**Texto extraído**
# # # # #

No fue un año fácil para RIM (Research In Motion): críticas al sistema operativo de los celulares, ventas no tan favorables con su tableta, pérdida de mercado en los Estados Unidos y una baja importante en el precio de su acción en la bolsa. Pero los resultados no fueron iguales en todo el mundo y, con cifras en mano, Wes Nicol, director general para el Cono Norte de Latinoamérica y el Caribe, habló con El Espectador sobre el comportamiento de sus productos en la región, entregando algunos detalles sobre lo que pasa con la compañía que revolucionó el uso corporativo de los móviles.
¿Qué ha pasado en Latinoamérica con los productos de RIM?
Hemos crecido sustancialmente en los últimos años y continuamos aumentando nuestra presencia aquí. Si se fija en la participación en el mercado y las cifras, somos el smartphone (teléfono inteligente) número uno en América Latina.
¿En todos los países?
No estoy seguro cómo es la descomposición exactamente, pero los números que nos da IDC (International Data Corporation) son del continente en total.
¿Qué pasa en Colombia?
De acuerdo con la IDC, tenemos una participación del 59% de los smartphones en Colombia. Algo que nos tiene muy emocionados es que el 15% de los teléfonos que se venden en este país son de esta gama, pero las expectativas que existen es que en tres años la cifra va a pasar al 60%, entonces veremos que se cuadruplicará el mercado actual. Además, estamos altamente comprometidos con Colombia, seguimos contratando personal (ya van 100) y hemos hecho de Bogotá nuestra base estratégica en la región.
Se habla de bajas en las ventas en mercados diferentes al latinoamericano…
En realidad no contamos con una división país por país, pero tenemos mucho éxito en Asia, Europa, África y Latinoamérica. En Estados Unidos hemos encontrado algunas dificultades y estamos haciendo esfuerzos por restablecernos en este mercado.
¿Por qué Estados Unidos?
Nos ha costado un poco de trabajo, porque los operadores se han enfocado en LTE (evolución a largo plazo, por sus siglas en inglés), que es en realidad la tecnología 4G, la cual en este momento no tenemos, y esto ha impactado nuestra participación en el mercado, pero en general estamos muy contentos y anunciamos la semana pasada el envío de 14,1 millones de unidades a los distribuidores.

# # # # #

**Material**
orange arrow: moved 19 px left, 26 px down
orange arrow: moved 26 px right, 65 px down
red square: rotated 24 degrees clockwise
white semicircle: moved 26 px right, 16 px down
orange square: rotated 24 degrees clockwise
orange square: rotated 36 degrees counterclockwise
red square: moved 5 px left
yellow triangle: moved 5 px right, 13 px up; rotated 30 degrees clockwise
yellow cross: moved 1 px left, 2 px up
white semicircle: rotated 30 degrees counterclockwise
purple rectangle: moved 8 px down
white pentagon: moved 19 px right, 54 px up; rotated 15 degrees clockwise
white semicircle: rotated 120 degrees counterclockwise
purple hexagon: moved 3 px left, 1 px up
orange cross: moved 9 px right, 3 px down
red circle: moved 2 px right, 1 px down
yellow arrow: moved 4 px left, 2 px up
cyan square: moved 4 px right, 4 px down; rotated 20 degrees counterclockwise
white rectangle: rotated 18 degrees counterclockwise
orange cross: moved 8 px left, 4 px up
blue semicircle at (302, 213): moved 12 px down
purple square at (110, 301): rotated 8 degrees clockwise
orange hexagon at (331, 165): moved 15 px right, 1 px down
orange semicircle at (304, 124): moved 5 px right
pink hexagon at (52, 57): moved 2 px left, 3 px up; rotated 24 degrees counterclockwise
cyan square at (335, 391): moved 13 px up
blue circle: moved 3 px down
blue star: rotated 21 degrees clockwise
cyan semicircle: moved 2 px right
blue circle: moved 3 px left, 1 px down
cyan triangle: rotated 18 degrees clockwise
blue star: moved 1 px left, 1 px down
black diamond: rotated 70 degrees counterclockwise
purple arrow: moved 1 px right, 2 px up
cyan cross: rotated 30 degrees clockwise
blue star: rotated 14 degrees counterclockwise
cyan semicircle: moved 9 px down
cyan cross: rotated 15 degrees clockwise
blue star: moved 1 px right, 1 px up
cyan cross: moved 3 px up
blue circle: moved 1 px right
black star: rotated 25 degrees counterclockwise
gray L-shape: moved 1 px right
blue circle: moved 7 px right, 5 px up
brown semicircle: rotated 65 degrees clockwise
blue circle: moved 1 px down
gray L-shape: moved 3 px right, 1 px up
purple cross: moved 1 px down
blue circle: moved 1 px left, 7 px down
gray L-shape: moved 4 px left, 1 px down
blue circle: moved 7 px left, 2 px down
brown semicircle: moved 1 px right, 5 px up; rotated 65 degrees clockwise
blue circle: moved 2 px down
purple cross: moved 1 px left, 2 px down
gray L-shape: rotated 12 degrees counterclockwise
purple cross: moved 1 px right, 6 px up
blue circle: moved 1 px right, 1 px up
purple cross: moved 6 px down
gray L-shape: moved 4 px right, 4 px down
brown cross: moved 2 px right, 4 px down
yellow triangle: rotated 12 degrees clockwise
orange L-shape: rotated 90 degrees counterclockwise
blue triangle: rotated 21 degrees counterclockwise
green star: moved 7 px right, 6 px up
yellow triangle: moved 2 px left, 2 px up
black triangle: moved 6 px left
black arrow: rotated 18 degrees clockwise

# # # # #

**En qué consiste**
Traduce al inglés esta oración de la entrevista sobre RIM: «En Estados Unidos hemos encontrado algunas dificultades y estamos haciendo esfuerzos por restablecernos en este mercado.»

**Ejercicio resuelto**
In the United States we have run into some difficulties, and we are making efforts to reestablish ourselves in this market.